TEXTO APRESENTADO:
Sumário: I – Introdução; II – Favorecimento pessoal e real; III - Conclusão; IV - Notas. Palavras-chave: Favorecimento Real; Ingresso de aparelhos de comunicação, sem autorização, em estabelecimento prisional; Lei 11.466/07; Lei 12.012/09.


I - Introdução:

O Plenário da Câmara dos Deputados aprovou, em 15/07/2009 (1), o Projeto de Lei nº 81 de 2008 (do Deputado Alberto Fraga), remetendo-o à sanção presidencial, o que se concretizou em 06/08/09.

Assim, surgiu no ordenamento jurídico, após acrescentar o art. 349-A ao Decreto-Lei nº 2.848, de 7 de dezembro de 1940 – Código Penal, o crime de ingresso de aparelhos de comunicação, sem autorização, em estabelecimento prisional, sendo sancionado e transformado na Lei nº 12.012 (2), de 6 de agosto de 2009.

O novo comando normativo entrou em vigor no dia da publicação (art. 3º da Lei 12.012/09), sendo que a Lei foi publicada no Diário Oficial da União em 07/08/2009, entrando em vigor, portanto, no dia 07/08/2009.

Será objeto de análise deste artigo apenas o favorecimento pessoal e real previsto nos artigos: 348; 349 e 349-A.


II - Favorecimento pessoal e real:

Primeiramente, faz-se necessário fazer uma distinção entre o favorecimento pessoal, previsto no artigo 348 do Código Penal do artigo 349, do mesmo diploma legal.

DADOS BRUTOS:
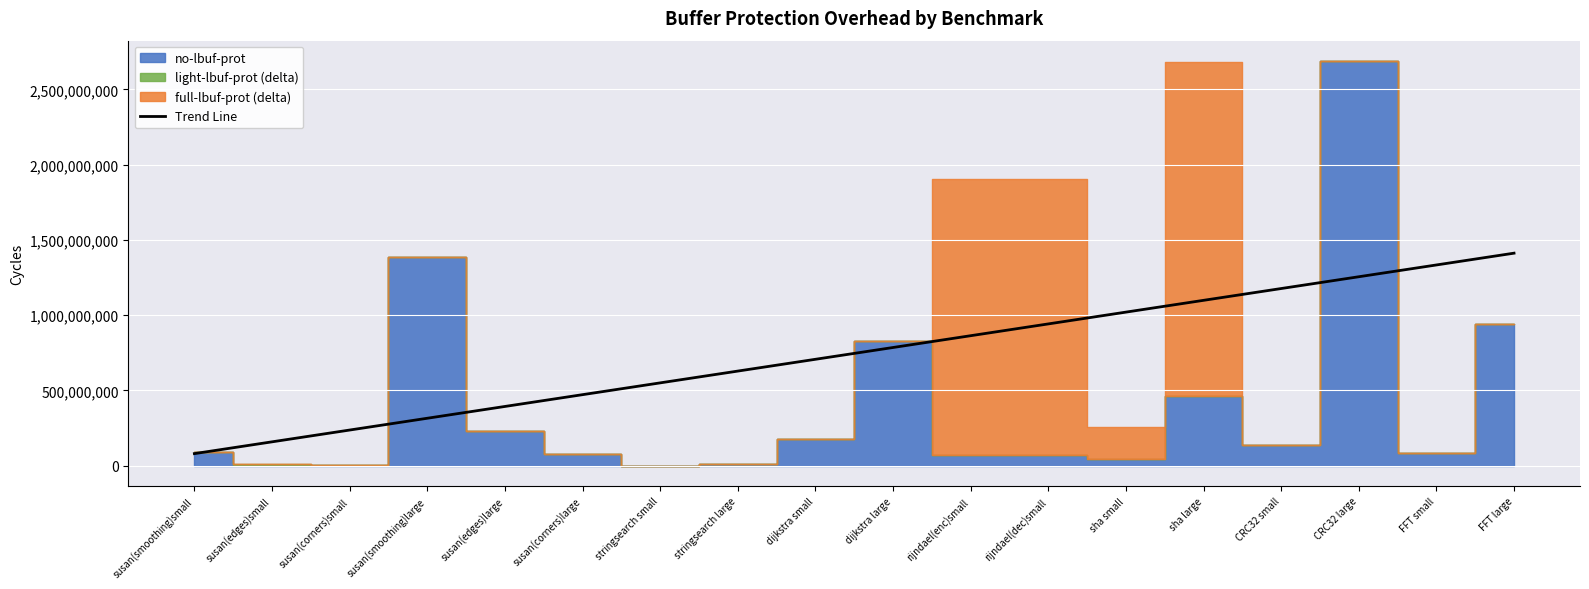

What is the label of the 8th point from the left?

stringsearch large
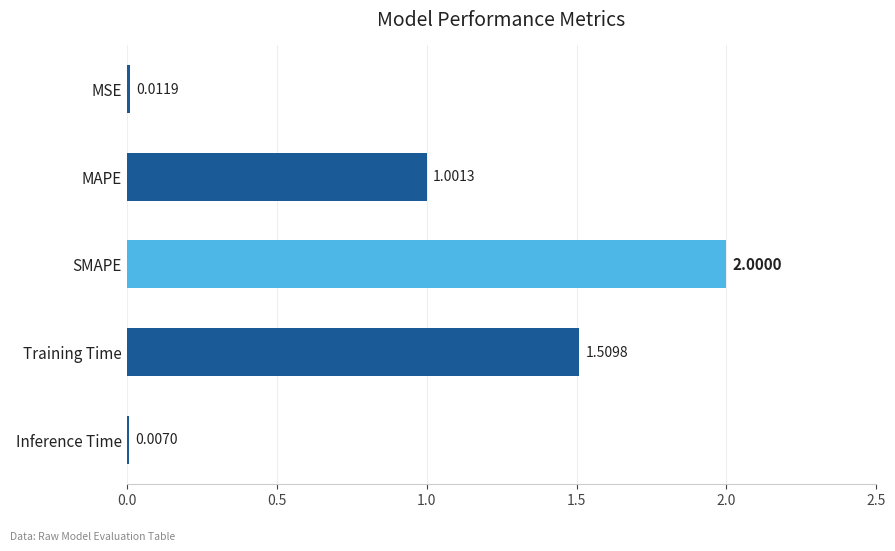

How many distinct data groups are displayed?

1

TAREFAS OBRIGATÓRIAS:
(a) Com base no texto apresentado, responda às perguntas abaixo:
(i) Em que data o Plenário da Câmara dos Deputados aprovou o Projeto de Lei nº 81 de 2008?
(ii) Qual artigo foi acrescentado ao Código Penal?
(iii) Em que data a Lei nº 12.012 entrou em vigor?
(b) Segundo o texto apresentado, por que a Lei nº 12.012 entrou em vigor em 07/08/2009?
(c) Transcreva do texto apresentado o trecho que começa em "O Plenário da" e vai até "agosto de 2009.", inclusive.

RESPOSTAS ABAIXO:
(a)
(i) Em 15/07/2009.
(ii) O art. 349-A.
(iii) Em 07/08/2009.

(b) O art. 3º da Lei 12.012/09 determina que ela entra em vigor no dia da publicação. Como foi publicada no Diário Oficial da União em 07/08/2009, entrou em vigor nessa mesma data.

(c)
O Plenário da Câmara dos Deputados aprovou, em 15/07/2009 (1), o Projeto de Lei nº 81 de 2008 (do Deputado Alberto Fraga), remetendo-o à sanção presidencial, o que se concretizou em 06/08/09.

Assim, surgiu no ordenamento jurídico, após acrescentar o art. 349-A ao Decreto-Lei nº 2.848, de 7 de dezembro de 1940 – Código Penal, o crime de ingresso de aparelhos de comunicação, sem autorização, em estabelecimento prisional, sendo sancionado e transformado na Lei nº 12.012 (2), de 6 de agosto de 2009.